Lease accounting: finance lease accounting: finance lessees: apportionment of rents using Rule of 78
The following is a brief explanation of the Rule of 78.
The number 78 derives from the 12 monthly parts of a one-year period. The sum of those parts (12+11+10+9+8+7+6+5+4+3+2+1) is 78. Thus, for a loan with duration of one year, using this rule the lender expects you to pay 12/78ths of the interest in month one, 11/78ths in month two and so on down to 1/78th in month twelve.
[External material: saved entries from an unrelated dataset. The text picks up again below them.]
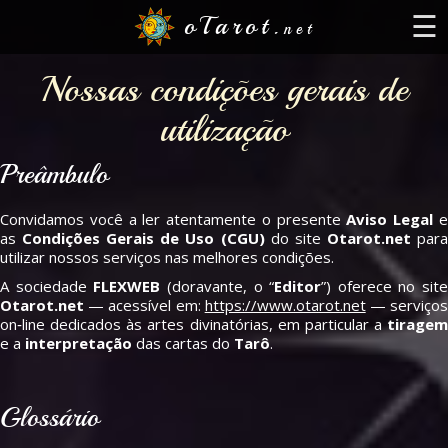
☰
oTarot.
net
oTarot
Nossas condições gerais de
utilização
Tarot online
Tarot do Amor
Preâmbulo
Tarot Sim Nao
Convidamos você a ler atentamente o presente
Aviso Legal
Baralho Cigano
as
Condições Gerais de Uso (CGU)
do site
Otarot.net
par
utilizar nossos serviços nas melhores condições.
Tarot Oraculo
A sociedade
FLEXWEB
(doravante, o “
Editor
”) oferece no site
Otarot.net
— acessível em:
https://www.otarot.net
— serviço
on‑line dedicados às artes divinatórias, em particular a
tiragem
e a
interpretação
das cartas do
Tarô
.
Glossário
Because each repayment instalment is the same size, the part going to pay off the amount borrowed increases over time and the part representing interest decreases.
The SSAP 21 guidance notes for the Rule of 78 method state (paragraph 28)
“The Rule of 78 may normally be regarded as an acceptable approximation to the actuarial method; it works well provided that the lease term is not very long (say, not more than seven years) and interest rates are not very high.”
If these provisos do not apply but this method has nonetheless been used, it would be pertinent to ask why. In addition, where the lease is substantial in relation to the size of the lessee, the difference between the Rule of 78 and the actuarial method may be substantial. If that is the case, and if the difference is material, GAAP may require the actuarial method to be used. On the other hand, where the lease is relatively small compared to the size of the lessee, the finance charges may simply be immaterial and any method would be acceptable under GAAP.
The Rule of 78 is not restricted to monthly payments. For example, where a 5-year lease has rentals payable annually in advance there are 10 parts (4+3+2+1). No ‘interest’ is attributable to the rentals paid on day 1; 40% of the ‘interest’ is attributed to the next rental payment (paid after 1 year); 30% to the next, and so on.
Where a 5-year lease has annual rentals payable in arrears there are 15 parts (5 + 4 + 3 + 2 + 1).